> Problem
Each entry below should be output exactly, apart from its images.

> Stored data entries
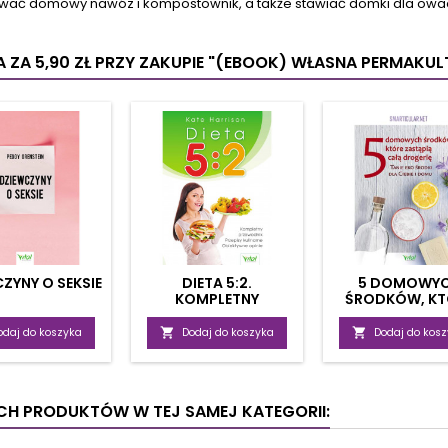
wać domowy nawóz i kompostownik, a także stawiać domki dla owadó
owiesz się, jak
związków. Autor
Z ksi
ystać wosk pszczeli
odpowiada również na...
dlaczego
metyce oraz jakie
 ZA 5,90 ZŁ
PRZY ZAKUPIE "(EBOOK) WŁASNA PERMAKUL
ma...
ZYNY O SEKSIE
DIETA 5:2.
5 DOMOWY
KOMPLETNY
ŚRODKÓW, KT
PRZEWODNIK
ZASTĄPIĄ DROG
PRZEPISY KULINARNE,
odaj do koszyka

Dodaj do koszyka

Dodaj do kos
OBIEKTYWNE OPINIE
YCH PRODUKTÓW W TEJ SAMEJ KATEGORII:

> Response below
wać domowy nawóz i kompostownik, a także stawiać domki dla owadó
owiesz się, jak
związków. Autor
Z ksi
ystać wosk pszczeli
odpowiada również na...
dlaczego
metyce oraz jakie
 ZA 5,90 ZŁ
PRZY ZAKUPIE "(EBOOK) WŁASNA PERMAKUL
ma...
ZYNY O SEKSIE
DIETA 5:2.
5 DOMOWY
KOMPLETNY
ŚRODKÓW, KT
PRZEWODNIK
ZASTĄPIĄ DROG
PRZEPISY KULINARNE,
odaj do koszyka

Dodaj do koszyka

Dodaj do kos
OBIEKTYWNE OPINIE
YCH PRODUKTÓW W TEJ SAMEJ KATEGORII:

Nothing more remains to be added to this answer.